Jack Zagar, MHA Petroleum Consultants
ASPO Conference - Lisbon, Portugal, May 19-20, 2005
http://www.cge.uevora.pt/aspo2005/abscom/ASPO2005_Zagar.ppt
The static green fields may be small in size and harder to develop than large fields but could be significant. The 65 static fields contain about 17% of OIIP of about 100 Gb. Assuming a conservative recovery factor of 30% this gives 30 Gb URR in total. The average URR per field would be just over 0.45 Gb.
Assuming that the King's statement is a warning that Saudi's oil production is now in slow decline, or at best on a 9 mbd C&C plateau, then I have no doubt that the world's crude oil and lease condensate production is now in irreversible decline as shown below.
click to enlarge
Please note that the chart above includes Alberta tar sands production but excludes biofuels, natural gas liquids and refinery processing gains.
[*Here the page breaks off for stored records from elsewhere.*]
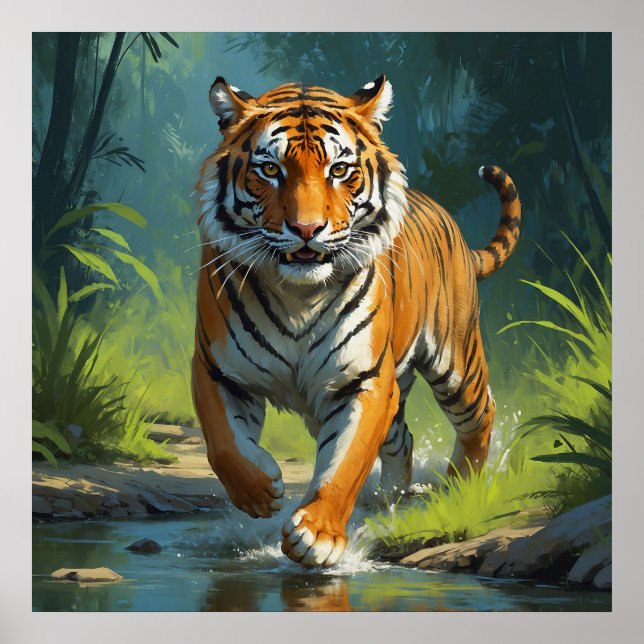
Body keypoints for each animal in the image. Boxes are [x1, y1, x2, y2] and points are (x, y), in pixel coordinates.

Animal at [193, 75, 521, 568]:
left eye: (339, 170)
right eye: (270, 170)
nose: (307, 230)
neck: (298, 294)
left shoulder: (363, 380)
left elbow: (346, 462)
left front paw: (318, 535)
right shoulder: (217, 368)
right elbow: (224, 443)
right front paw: (260, 492)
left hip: (456, 362)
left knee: (481, 414)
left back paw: (458, 490)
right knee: (402, 439)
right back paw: (391, 497)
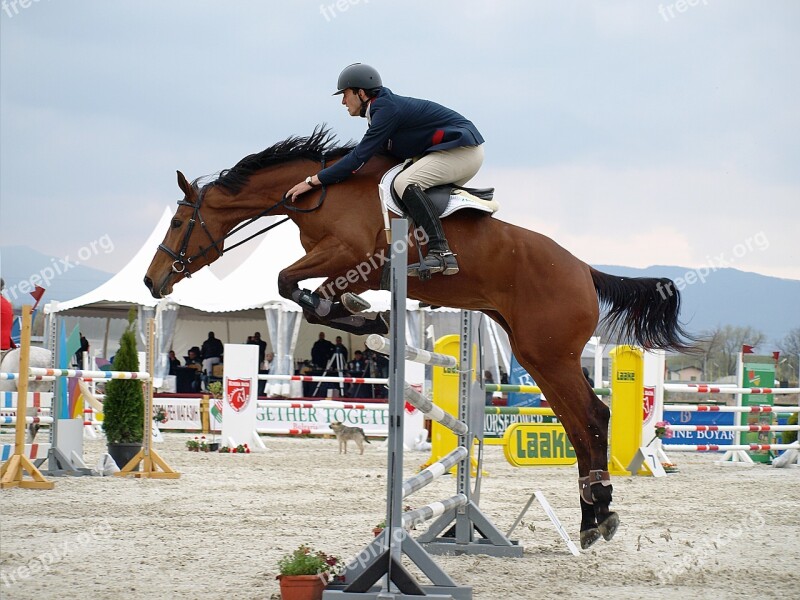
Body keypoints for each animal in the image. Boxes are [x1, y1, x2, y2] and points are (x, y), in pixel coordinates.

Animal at [144, 126, 692, 548]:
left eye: (178, 221)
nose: (152, 282)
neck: (320, 192)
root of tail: (585, 270)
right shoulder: (350, 266)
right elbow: (301, 288)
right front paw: (363, 316)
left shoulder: (351, 255)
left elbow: (288, 283)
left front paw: (365, 319)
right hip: (536, 356)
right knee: (581, 425)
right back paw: (592, 520)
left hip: (548, 353)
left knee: (593, 418)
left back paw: (599, 511)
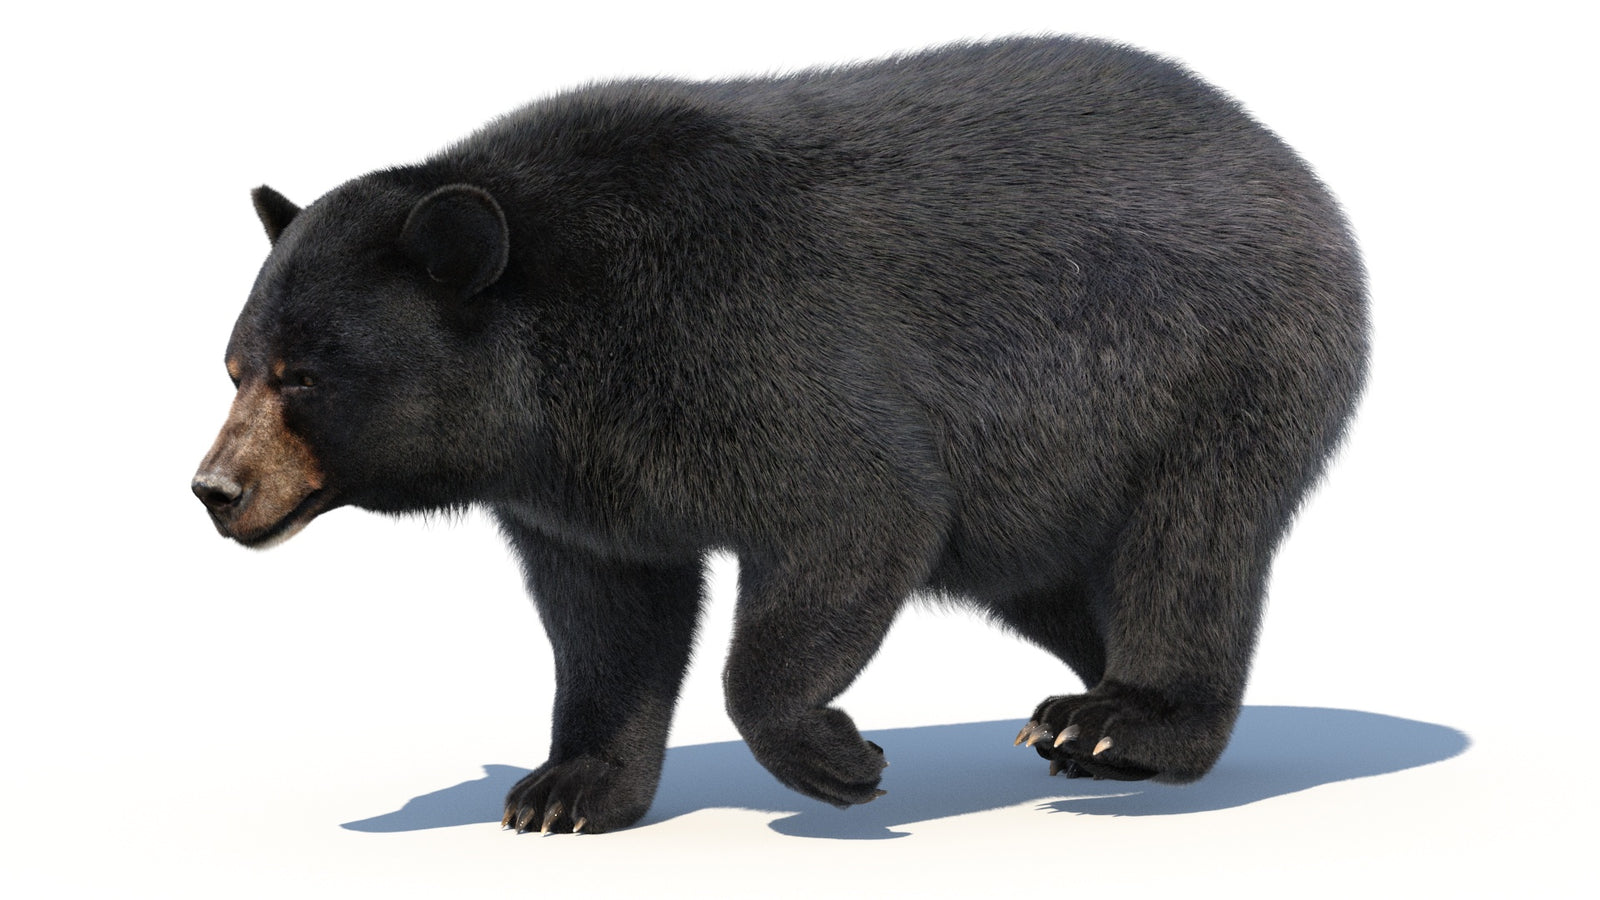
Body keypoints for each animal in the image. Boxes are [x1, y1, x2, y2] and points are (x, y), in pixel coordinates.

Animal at [193, 36, 1368, 835]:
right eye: (237, 367)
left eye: (306, 377)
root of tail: (1288, 161)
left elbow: (858, 506)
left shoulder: (741, 344)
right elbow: (610, 615)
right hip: (1046, 488)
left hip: (1215, 368)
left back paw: (1123, 723)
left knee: (1188, 545)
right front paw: (569, 789)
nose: (215, 489)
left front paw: (835, 757)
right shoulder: (578, 485)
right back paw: (1082, 706)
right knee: (1063, 579)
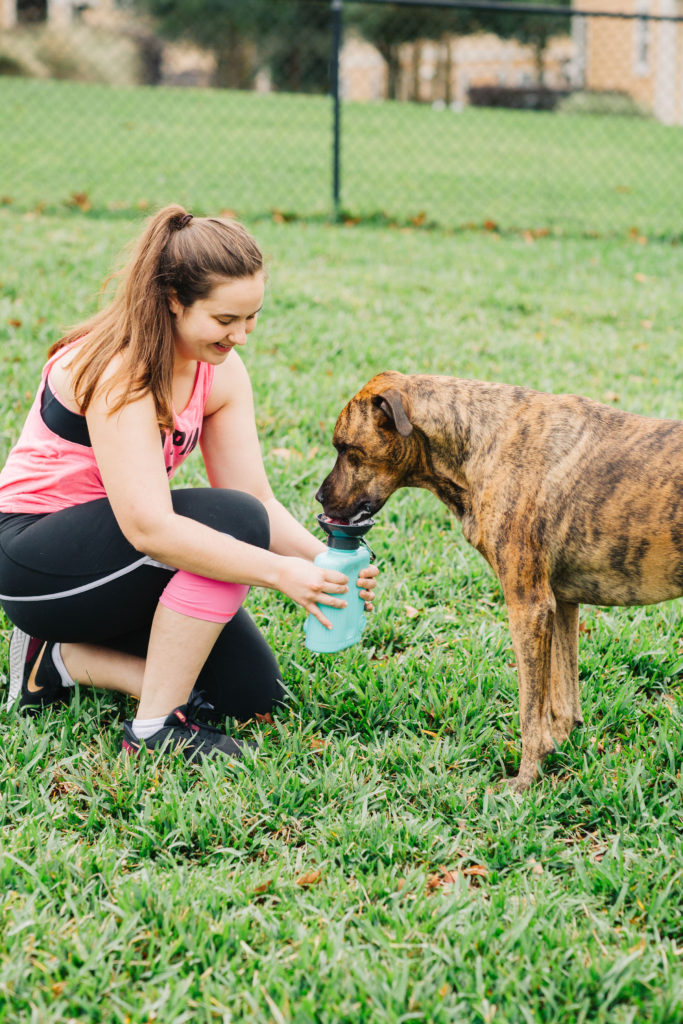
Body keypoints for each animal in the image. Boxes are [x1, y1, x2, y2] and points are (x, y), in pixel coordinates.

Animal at [317, 370, 683, 790]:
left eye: (346, 449)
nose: (318, 498)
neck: (482, 440)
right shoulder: (561, 605)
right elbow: (563, 701)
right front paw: (557, 752)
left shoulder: (529, 608)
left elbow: (530, 710)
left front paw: (525, 782)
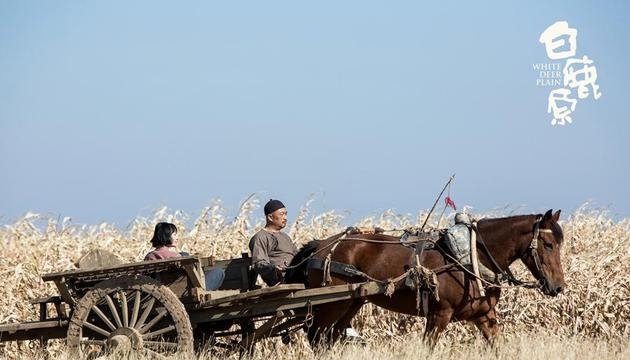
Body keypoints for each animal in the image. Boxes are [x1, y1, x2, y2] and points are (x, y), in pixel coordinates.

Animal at [286, 210, 568, 348]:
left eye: (560, 243)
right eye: (548, 244)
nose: (558, 287)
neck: (471, 256)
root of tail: (321, 245)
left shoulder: (484, 316)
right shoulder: (439, 315)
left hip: (352, 303)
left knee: (329, 338)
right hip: (331, 304)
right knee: (316, 337)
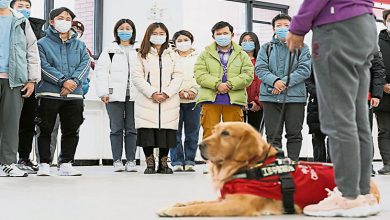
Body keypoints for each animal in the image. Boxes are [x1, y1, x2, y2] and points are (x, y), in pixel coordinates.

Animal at [157, 122, 380, 217]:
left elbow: (202, 207)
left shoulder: (238, 205)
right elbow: (196, 201)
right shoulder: (227, 198)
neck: (250, 166)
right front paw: (177, 204)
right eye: (215, 131)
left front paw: (175, 211)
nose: (200, 145)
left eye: (226, 134)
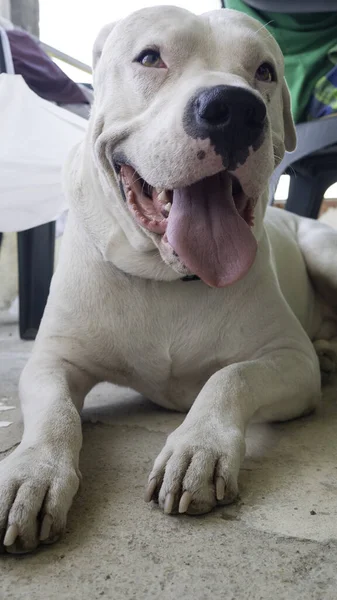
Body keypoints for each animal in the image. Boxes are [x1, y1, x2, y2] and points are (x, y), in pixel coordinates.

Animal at [0, 5, 336, 552]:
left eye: (265, 71)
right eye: (150, 57)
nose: (234, 107)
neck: (169, 277)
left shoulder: (290, 359)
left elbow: (231, 376)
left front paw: (199, 448)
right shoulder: (52, 360)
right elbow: (56, 413)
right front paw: (32, 473)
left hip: (324, 251)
For more info please see http://www.theoildrum.com/node/3623
and http://www.theoildrum.com/node/3665
One thing that's interesting when looking at the Saudi Discoveries plot is that of all the fields discovered since 1970 or so, they chose to develop the Hawtah fields -- and they have proved to be problematic. And they didn't stumble across them, either. They looked real hard, and then were very excited (and boastful) when they found them. Why develop those, and not the others (especially those which are larger)? The super light API oil? I don't think that they were inspired by JFK* and did it just "because it was hard". Rather, the others were less attractive for some reason. Go after the easy oil first, and wait for later technology improvements to make getting the harder oil out less costly.
*from his Moon Speech
I suppose the Hawtah fields, at the bottom left of the chart below, were the easiest to develop compared to the other discoveries made since about 1970. Many of the other discovered fields in the 1970s appear to be located in the upper left corner of the chart below. These fields might also contain heavier oil and lack infrastructure.
click to enlarge
excellent chart! thanks ace!
Given the attitude exhibited in the top article, even when inklings do occur to the MSM, their stake in BAU will, shall we say, color their interpretation. What begins as a bashing of ASPO shifts into some recognition of the problem: the liquids that can pass for “oil” cannot grow fast enough in a business-as-usual case. But I find this paragraph to be disgustingly arrogant (emphasis added):
Even if oil does peak and demand remains positive, the effects might not be all that bad. Alternatives would begin to come on strong, as market forces, while lagging, would nevertheless kick in with surprising speed. Sure, we might have to get used to “stagflation” again for awhile. And if energy prices go through the roof, and gasoline costs $12 a gallon, that will still be OK to those of us who can afford it. Plus, it will have the highly desirable side effect of keeping the Third World in their...well, let’s just say in third place. (After all, if everybody gets rich enough to buy a car, who will make my $80 tennis shoes for $1 in labor?)